JOB: Lines before the one containing "Inicia el 2026 con las" are excluded; retype that line and all remaining lines of the material exactly.

SUPPLIED MATERIAL:
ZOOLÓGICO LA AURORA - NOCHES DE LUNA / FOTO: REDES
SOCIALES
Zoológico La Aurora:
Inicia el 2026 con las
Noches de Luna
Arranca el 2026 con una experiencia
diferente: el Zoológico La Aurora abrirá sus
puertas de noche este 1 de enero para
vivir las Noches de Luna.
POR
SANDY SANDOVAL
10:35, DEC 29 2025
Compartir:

ANSWER FOR THIS EXERCISE:
Inicia el 2026 con las
Noches de Luna
Arranca el 2026 con una experiencia
diferente: el Zoológico La Aurora abrirá sus
puertas de noche este 1 de enero para
vivir las Noches de Luna.
POR
SANDY SANDOVAL
10:35, DEC 29 2025
Compartir:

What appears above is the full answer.